Often, pastors and ministry workers are actively putting out family life programmes, such as pre-marital counselling and family life education, Church to highlight and respond to the needs in our society like caring for aged parents and those in need.
Another panellist, Ms Denise Phua, Member of Parliament for Kampong Glam, noted that many Christian families tend to make their children the “new idol” in their lives. “There is a danger that we can over-emphasise the family. There is a place for cell families or larger extended families in the church” where members look out for one another, which is what is done in Methodist and other Christian churches, she added.
The root cause of problems afflicting Christian families is the lack of an intimate relationship with God, added Ms Phua. She suggested that the Church can witness by sharing and living out Christian values; facilitate discipleship so that others can see Christ in church members; serve the disadvantaged and be relevant in the marketplace by engaging the Government, by being present in politics, in schools and in media.
The afternoon programme consisted of two sets of three concurrent workshops. Dr Carol Tan, Deputy Director (Elderly and Disability Policy) at the Ministry of Community Development, Youth and Sports, and Ms Sigrid Hetzler, an Occupational and Work Therapist (Ergonomics) and Nutrition Counsellor, spoke on “Dealing with Sickness and Death”, and “Caring for the Caregiver” respectively.

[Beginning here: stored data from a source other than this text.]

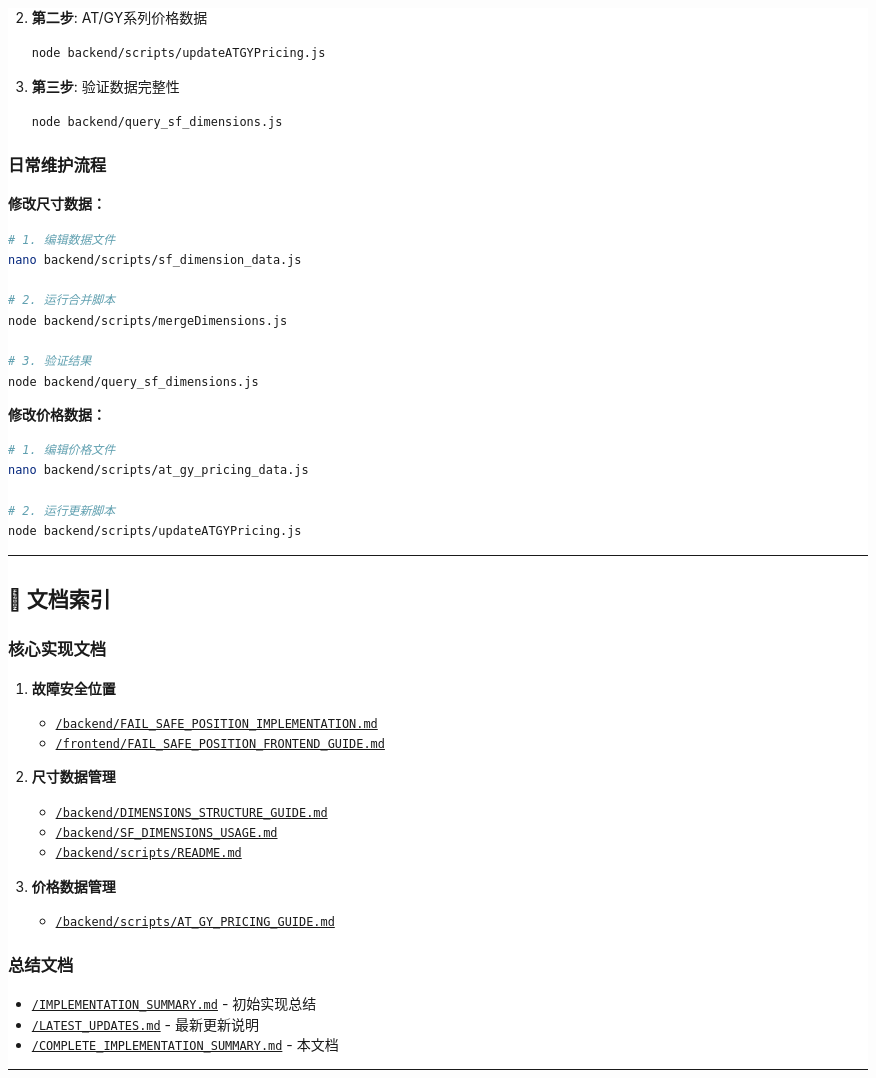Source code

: 2. **第二步**: AT/GY系列价格数据
   ```bash
   node backend/scripts/updateATGYPricing.js
   ```

3. **第三步**: 验证数据完整性
   ```bash
   node backend/query_sf_dimensions.js
   ```

### 日常维护流程

**修改尺寸数据：**
```bash
# 1. 编辑数据文件
nano backend/scripts/sf_dimension_data.js

# 2. 运行合并脚本
node backend/scripts/mergeDimensions.js

# 3. 验证结果
node backend/query_sf_dimensions.js
```

**修改价格数据：**
```bash
# 1. 编辑价格文件
nano backend/scripts/at_gy_pricing_data.js

# 2. 运行更新脚本
node backend/scripts/updateATGYPricing.js
```

---

## 🔗 文档索引

### 核心实现文档

1. **故障安全位置**
   - [`/backend/FAIL_SAFE_POSITION_IMPLEMENTATION.md`](backend/FAIL_SAFE_POSITION_IMPLEMENTATION.md)
   - [`/frontend/FAIL_SAFE_POSITION_FRONTEND_GUIDE.md`](frontend/FAIL_SAFE_POSITION_FRONTEND_GUIDE.md)

2. **尺寸数据管理**
   - [`/backend/DIMENSIONS_STRUCTURE_GUIDE.md`](backend/DIMENSIONS_STRUCTURE_GUIDE.md)
   - [`/backend/SF_DIMENSIONS_USAGE.md`](backend/SF_DIMENSIONS_USAGE.md)
   - [`/backend/scripts/README.md`](backend/scripts/README.md)

3. **价格数据管理**
   - [`/backend/scripts/AT_GY_PRICING_GUIDE.md`](backend/scripts/AT_GY_PRICING_GUIDE.md)

### 总结文档

- [`/IMPLEMENTATION_SUMMARY.md`](IMPLEMENTATION_SUMMARY.md) - 初始实现总结
- [`/LATEST_UPDATES.md`](LATEST_UPDATES.md) - 最新更新说明
- [`/COMPLETE_IMPLEMENTATION_SUMMARY.md`](COMPLETE_IMPLEMENTATION_SUMMARY.md) - 本文档

---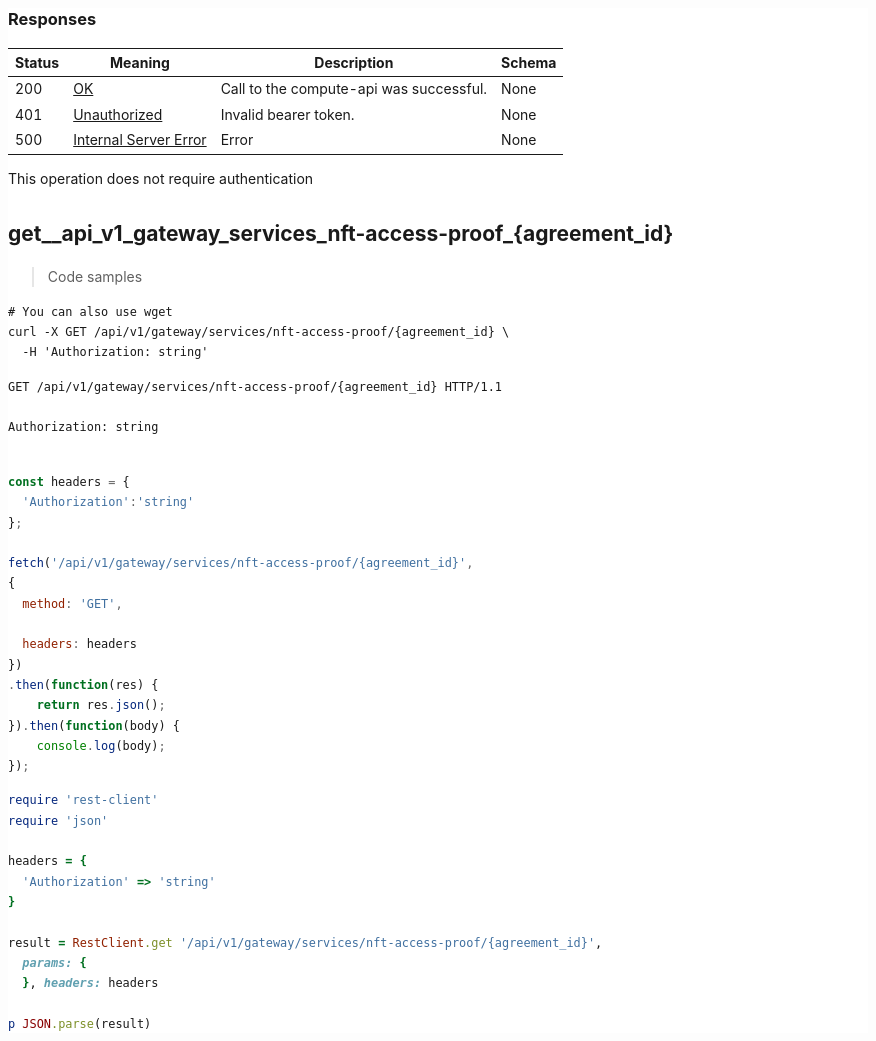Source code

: <h3 id="post__api_v1_gateway_services_execute_{agreement_id}-responses">Responses</h3>

|Status|Meaning|Description|Schema|
|---|---|---|---|
|200|[OK](https://tools.ietf.org/html/rfc7231#section-6.3.1)|Call to the compute-api was successful.|None|
|401|[Unauthorized](https://tools.ietf.org/html/rfc7235#section-3.1)|Invalid bearer token.|None|
|500|[Internal Server Error](https://tools.ietf.org/html/rfc7231#section-6.6.1)|Error|None|

<aside class="success">
This operation does not require authentication
</aside>

## get__api_v1_gateway_services_nft-access-proof_{agreement_id}

> Code samples

```shell
# You can also use wget
curl -X GET /api/v1/gateway/services/nft-access-proof/{agreement_id} \
  -H 'Authorization: string'

```

```http
GET /api/v1/gateway/services/nft-access-proof/{agreement_id} HTTP/1.1

Authorization: string

```

```javascript

const headers = {
  'Authorization':'string'
};

fetch('/api/v1/gateway/services/nft-access-proof/{agreement_id}',
{
  method: 'GET',

  headers: headers
})
.then(function(res) {
    return res.json();
}).then(function(body) {
    console.log(body);
});

```

```ruby
require 'rest-client'
require 'json'

headers = {
  'Authorization' => 'string'
}

result = RestClient.get '/api/v1/gateway/services/nft-access-proof/{agreement_id}',
  params: {
  }, headers: headers

p JSON.parse(result)

```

According to Dr Tan, research has shown that an active and socially integrated lifestyle protects the elderly against age-related illnesses, such as dementia and depression, and improves one’s mental, physical and social wellness.
To take good care of others caregivers must first look after themselves
However, in order to take good care of others, caregivers must first look after themselves, said Ms Hetzler. Her advice included relaxation, making time for oneself daily; a healthy diet; daily physical exercise; finding a close friend to confide in, and spending time in God’s presence.

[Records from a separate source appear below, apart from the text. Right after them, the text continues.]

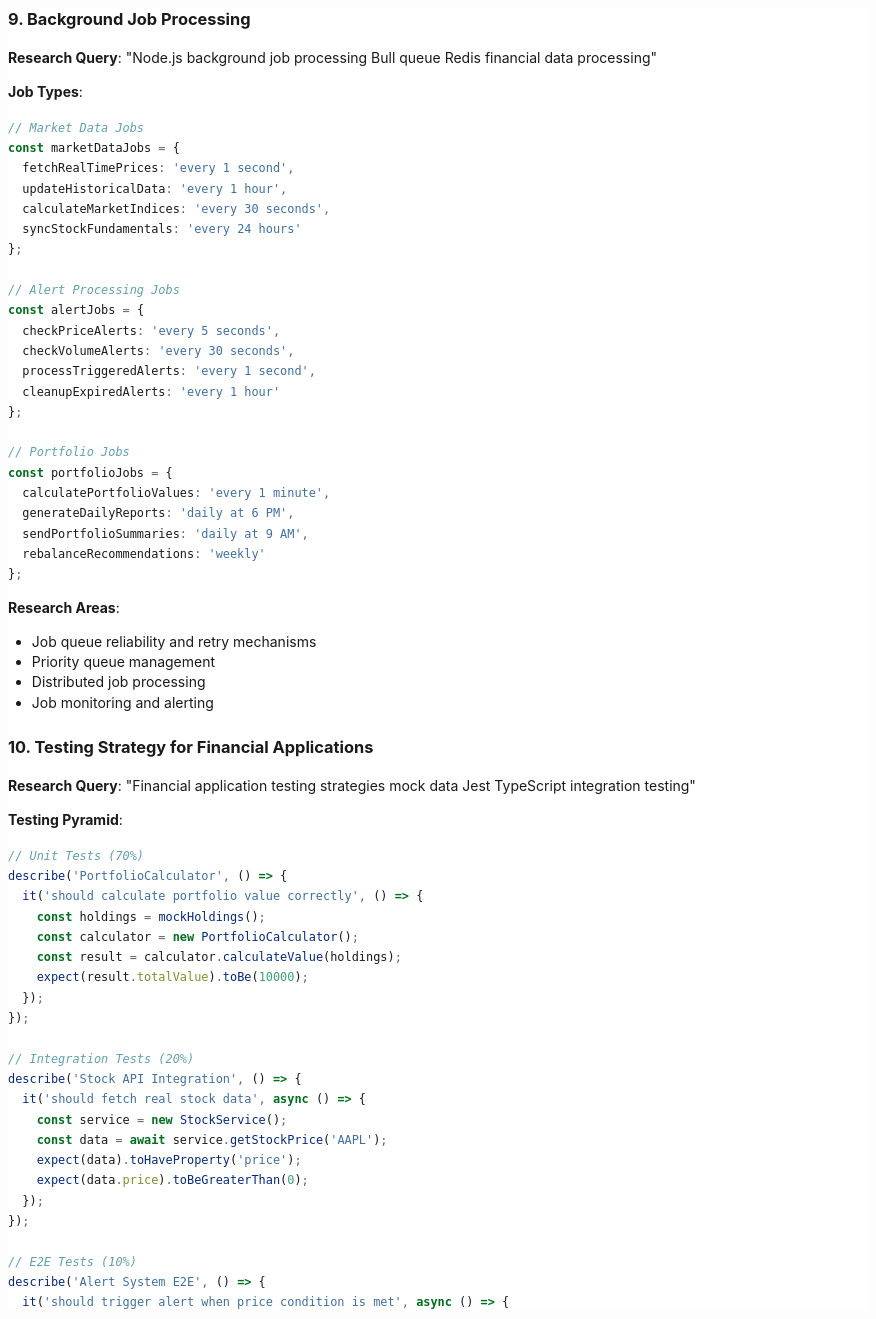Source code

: ### 9. **Background Job Processing**
**Research Query**: "Node.js background job processing Bull queue Redis financial data processing"

**Job Types**:
```typescript
// Market Data Jobs
const marketDataJobs = {
  fetchRealTimePrices: 'every 1 second',
  updateHistoricalData: 'every 1 hour',
  calculateMarketIndices: 'every 30 seconds',
  syncStockFundamentals: 'every 24 hours'
};

// Alert Processing Jobs
const alertJobs = {
  checkPriceAlerts: 'every 5 seconds',
  checkVolumeAlerts: 'every 30 seconds',
  processTriggeredAlerts: 'every 1 second',
  cleanupExpiredAlerts: 'every 1 hour'
};

// Portfolio Jobs
const portfolioJobs = {
  calculatePortfolioValues: 'every 1 minute',
  generateDailyReports: 'daily at 6 PM',
  sendPortfolioSummaries: 'daily at 9 AM',
  rebalanceRecommendations: 'weekly'
};
```

**Research Areas**:
- Job queue reliability and retry mechanisms
- Priority queue management
- Distributed job processing
- Job monitoring and alerting

### 10. **Testing Strategy for Financial Applications**
**Research Query**: "Financial application testing strategies mock data Jest TypeScript integration testing"

**Testing Pyramid**:
```typescript
// Unit Tests (70%)
describe('PortfolioCalculator', () => {
  it('should calculate portfolio value correctly', () => {
    const holdings = mockHoldings();
    const calculator = new PortfolioCalculator();
    const result = calculator.calculateValue(holdings);
    expect(result.totalValue).toBe(10000);
  });
});

// Integration Tests (20%)
describe('Stock API Integration', () => {
  it('should fetch real stock data', async () => {
    const service = new StockService();
    const data = await service.getStockPrice('AAPL');
    expect(data).toHaveProperty('price');
    expect(data.price).toBeGreaterThan(0);
  });
});

// E2E Tests (10%)
describe('Alert System E2E', () => {
  it('should trigger alert when price condition is met', async () => {
```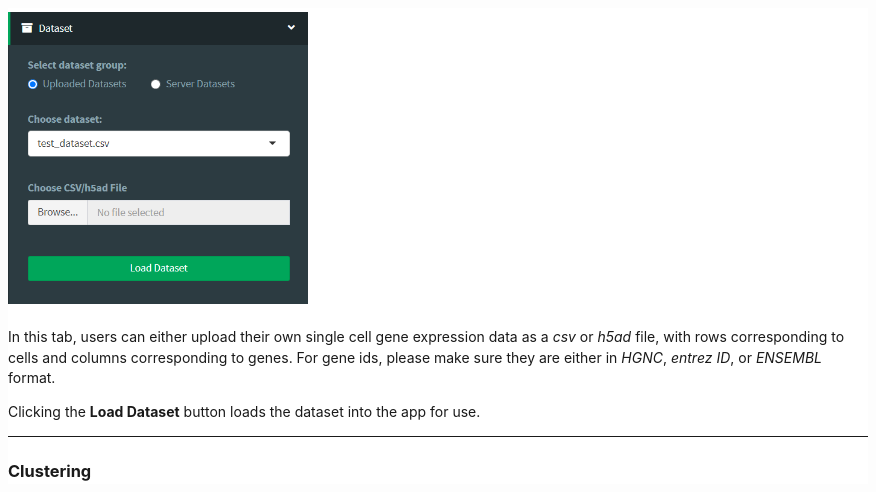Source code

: <img src="pic/datasetMenu.png" alt="datasetMenu"
	title="Choose Dataset" width="300" height="300" align=left/>

In this tab, users can either upload their own single cell gene expression data
as a _csv_ or _h5ad_ file, with rows corresponding to cells and columns corresponding
to genes. For gene ids, please make sure they are either in _HGNC_, _entrez ID_, or _ENSEMBL_ format.

Clicking the **Load Dataset** button loads the dataset into the app for use.

---

### Clustering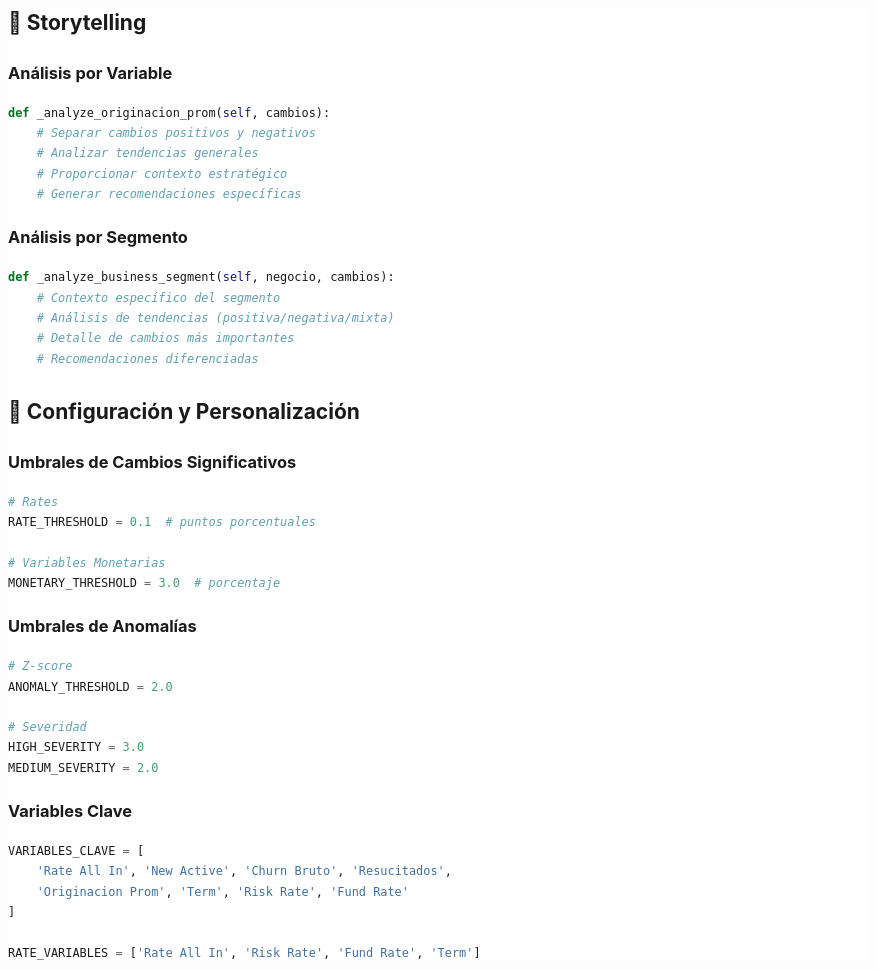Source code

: ## 🎨 Storytelling

### **Análisis por Variable**
```python
def _analyze_originacion_prom(self, cambios):
    # Separar cambios positivos y negativos
    # Analizar tendencias generales
    # Proporcionar contexto estratégico
    # Generar recomendaciones específicas
```

### **Análisis por Segmento**
```python
def _analyze_business_segment(self, negocio, cambios):
    # Contexto específico del segmento
    # Análisis de tendencias (positiva/negativa/mixta)
    # Detalle de cambios más importantes
    # Recomendaciones diferenciadas
```

## 🔧 Configuración y Personalización

### **Umbrales de Cambios Significativos**
```python
# Rates
RATE_THRESHOLD = 0.1  # puntos porcentuales

# Variables Monetarias
MONETARY_THRESHOLD = 3.0  # porcentaje
```

### **Umbrales de Anomalías**
```python
# Z-score
ANOMALY_THRESHOLD = 2.0

# Severidad
HIGH_SEVERITY = 3.0
MEDIUM_SEVERITY = 2.0
```

### **Variables Clave**
```python
VARIABLES_CLAVE = [
    'Rate All In', 'New Active', 'Churn Bruto', 'Resucitados',
    'Originacion Prom', 'Term', 'Risk Rate', 'Fund Rate'
]

RATE_VARIABLES = ['Rate All In', 'Risk Rate', 'Fund Rate', 'Term']
```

Sharing at the workshop on “Second Families, Second Chances”, Mrs Michelle Chia said that despite their ongoing struggles as a result of their differences in personalities, values and parenting styles, she and her husband are still together because they love each other. They take frequent overseas trips to recharge their relationship and attend the step parents’ support group at Tampines Family Service Centre.

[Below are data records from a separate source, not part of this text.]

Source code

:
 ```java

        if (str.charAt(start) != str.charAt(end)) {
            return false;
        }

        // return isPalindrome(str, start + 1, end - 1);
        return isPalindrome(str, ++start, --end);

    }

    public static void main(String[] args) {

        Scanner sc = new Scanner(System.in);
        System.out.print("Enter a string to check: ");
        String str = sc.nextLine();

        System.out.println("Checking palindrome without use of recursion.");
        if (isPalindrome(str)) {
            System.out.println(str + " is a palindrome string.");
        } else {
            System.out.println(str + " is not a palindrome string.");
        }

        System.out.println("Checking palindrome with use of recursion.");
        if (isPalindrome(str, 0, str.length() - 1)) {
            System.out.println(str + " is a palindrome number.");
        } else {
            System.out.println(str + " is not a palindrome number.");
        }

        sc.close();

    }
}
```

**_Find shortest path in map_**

The mother of one became a stepmother to five children when she married their father more than four years ago. It took her months of deliberation before going ahead with the marriage, she said. “I believe God chose this role for me. Putting me in this position has been a very humbling experience.”
Conducting the workshop on “Second Families, Second Chances” was Ms Rena Sivadas, a counsellor at Tampines FSC. The other workshop speakers were Sembawang FSC Senior Counsellor, Ms Laura Ling (“You used to be so Cute …Tumbling with your Child in the Pre-teen Years”); Tampines FSC Director, Mr Joachim Lee (“Living with a Less than Ideal Marriage”); and Daybreak FSC Senior Therapist Mr Alvin Goh (“Letting Go to Growth”).
The conference is the second one organised by the MWS since its establishment in 1982. In 2006, “A Christian’s Response to Addictions” was organised following the Government’s announcement that integrated resorts would be built on Singapore shores.
Mel Lee is the Assistant Manager (Communications) of the Methodist Welfare Services.